Reproduza palavra por palavra, do início ao fim, o excerto abaixo sobre a instabilidade e a economia portuguesa.

=== Excerto citado ===
====

Esta indecisão afeta a economia portuguesa sem dúvida. Tal como as crises nos mercados de língua portuguesa, principalmente em Angola. Mas também há causas próprias. A instabilidade na legislação, laboral, fiscal, de licenciamentos industriais. Nós não temos dinheiro para investimento privado nem público, para criarmos riqueza só temos uma solução – o investimento estrangeiro. E para isso temos que ter um modelo de captação de investimento competitivo, sendo necessária estabilidade legislativa, política e de expectativas, pelo menos a 10 anos. E esta instabilidade que Portugal está a viver, revertendo políticas e projetos legislativos do passado, instabilidade política sem se saber onde é que isto irá parar, essa é a grande ameaça à economia portuguesa. 

E é só a instabilidade?

====

=== Dados fornecidos ===
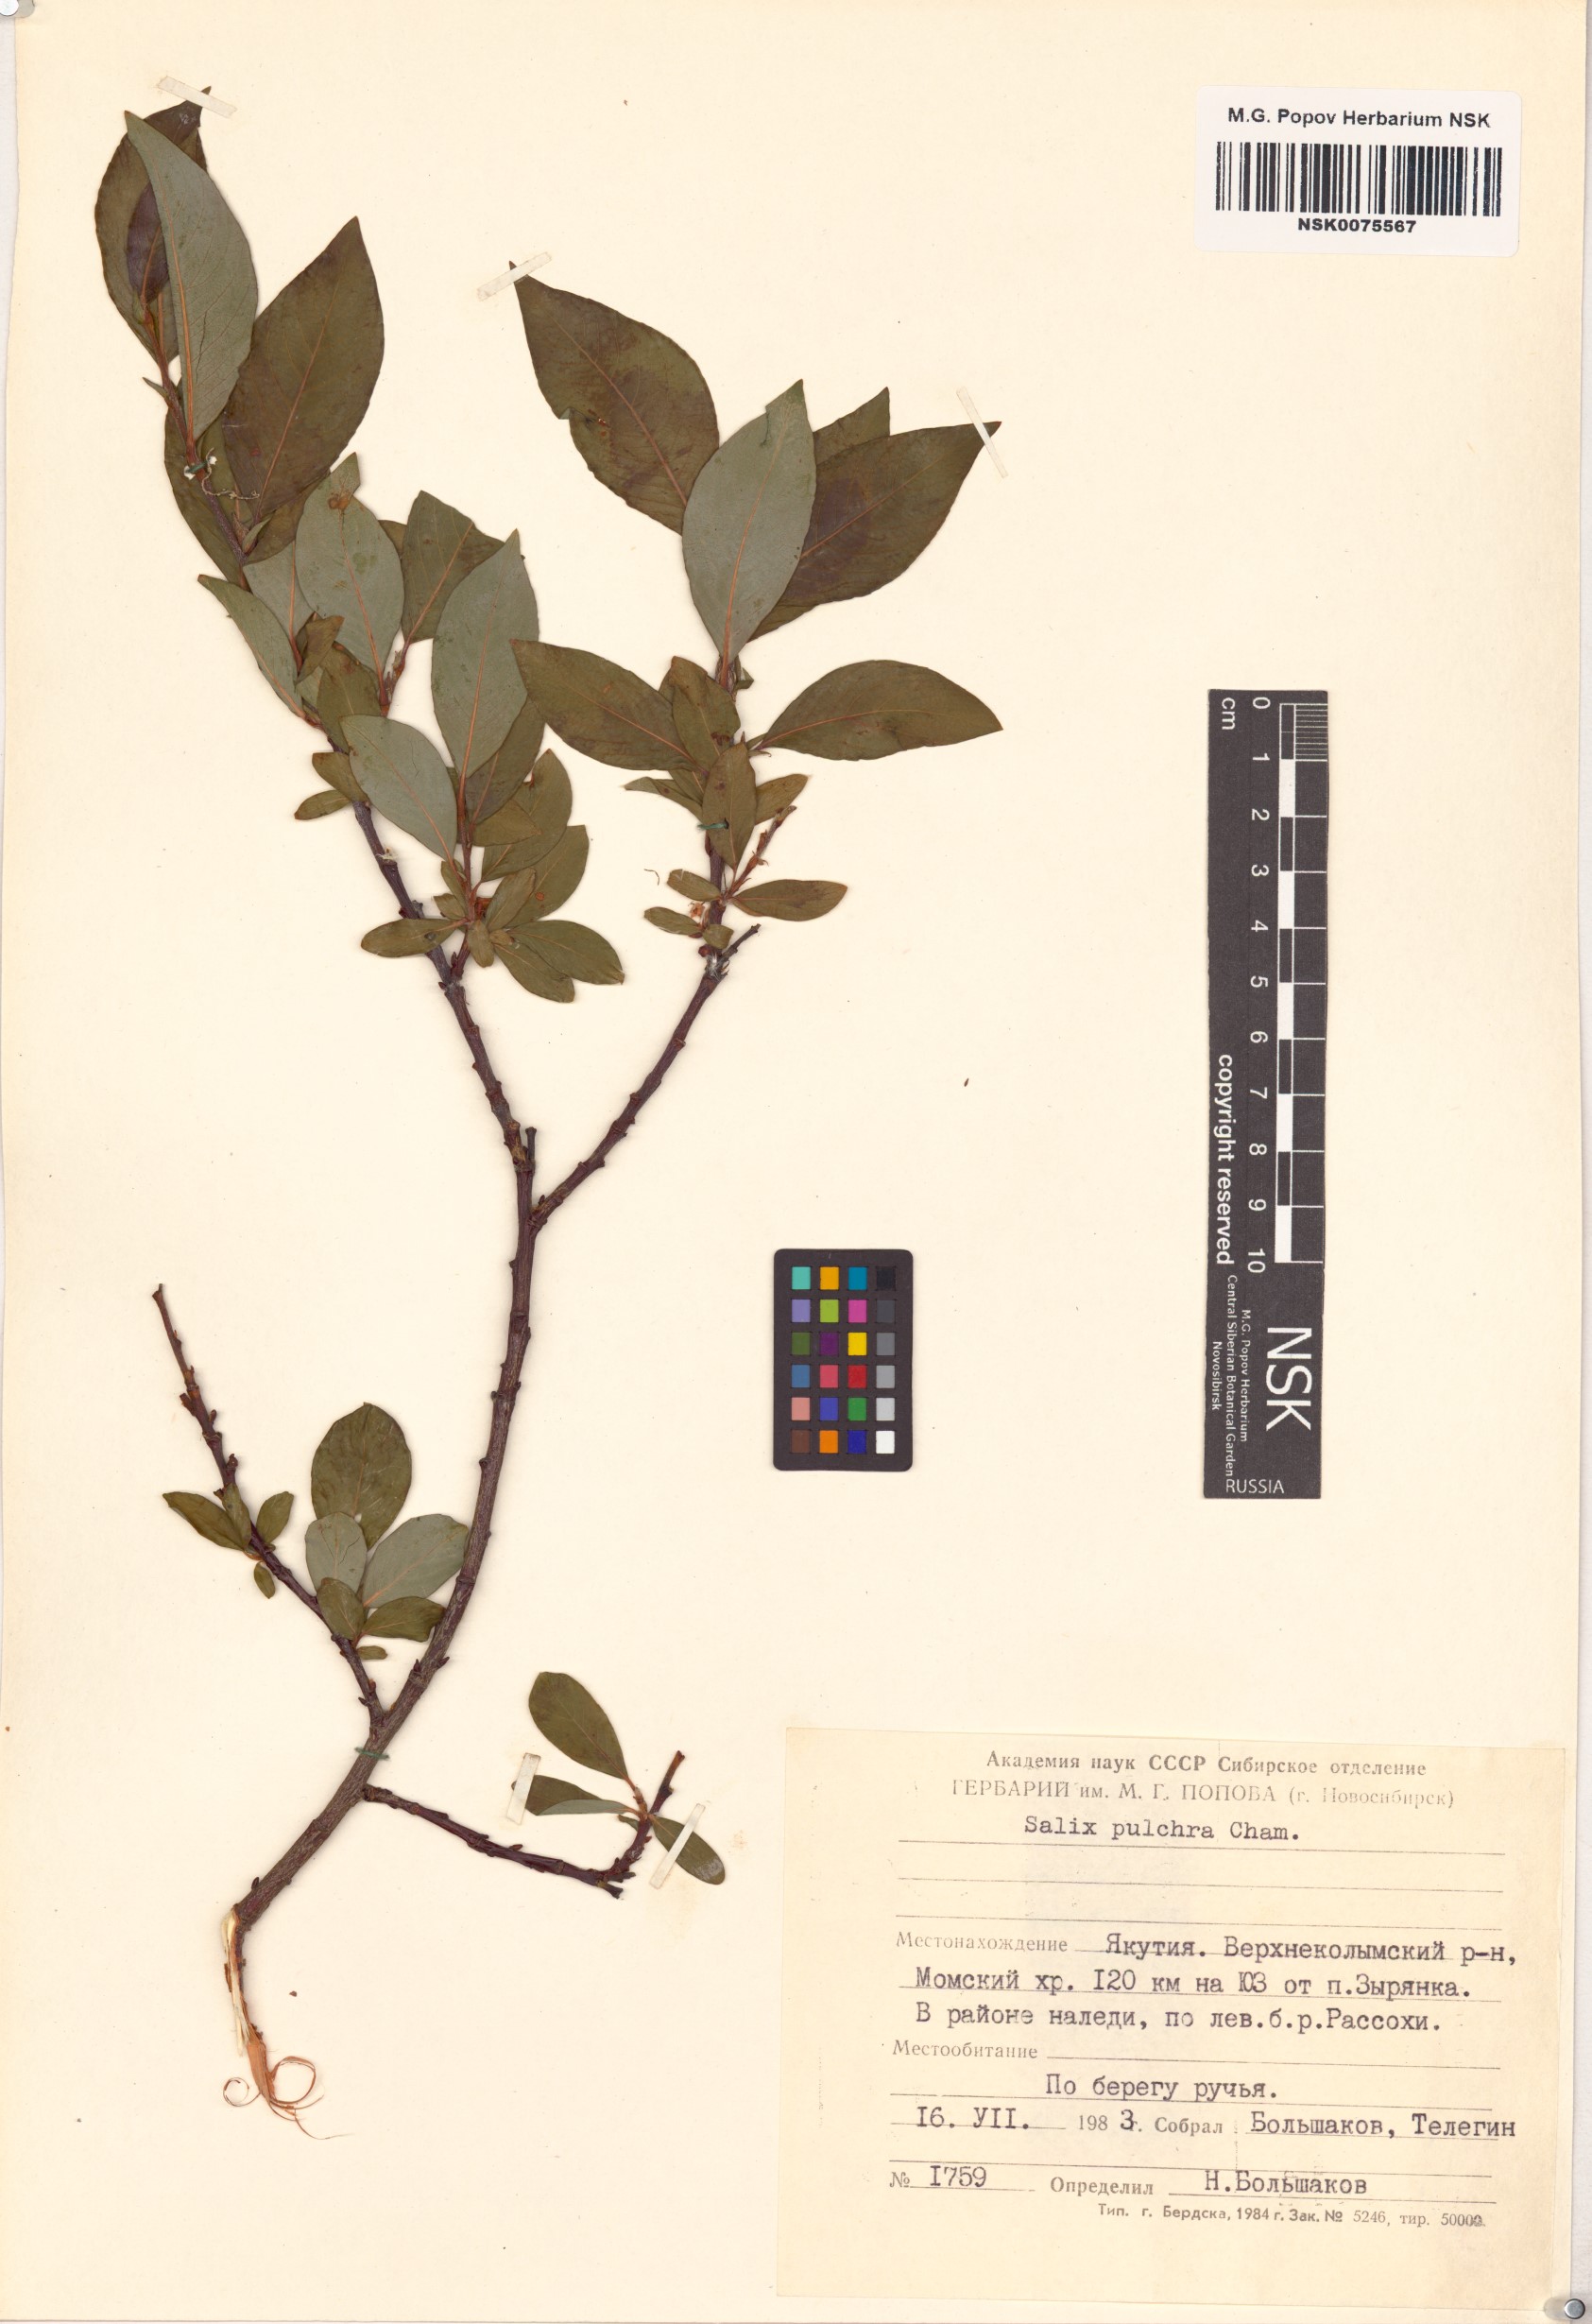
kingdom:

====

=== Resultado do exercício ===
Esta indecisão afeta a economia portuguesa sem dúvida. Tal como as crises nos mercados de língua portuguesa, principalmente em Angola. Mas também há causas próprias. A instabilidade na legislação, laboral, fiscal, de licenciamentos industriais. Nós não temos dinheiro para investimento privado nem público, para criarmos riqueza só temos uma solução – o investimento estrangeiro. E para isso temos que ter um modelo de captação de investimento competitivo, sendo necessária estabilidade legislativa, política e de expectativas, pelo menos a 10 anos. E esta instabilidade que Portugal está a viver, revertendo políticas e projetos legislativos do passado, instabilidade política sem se saber onde é que isto irá parar, essa é a grande ameaça à economia portuguesa. 

E é só a instabilidade?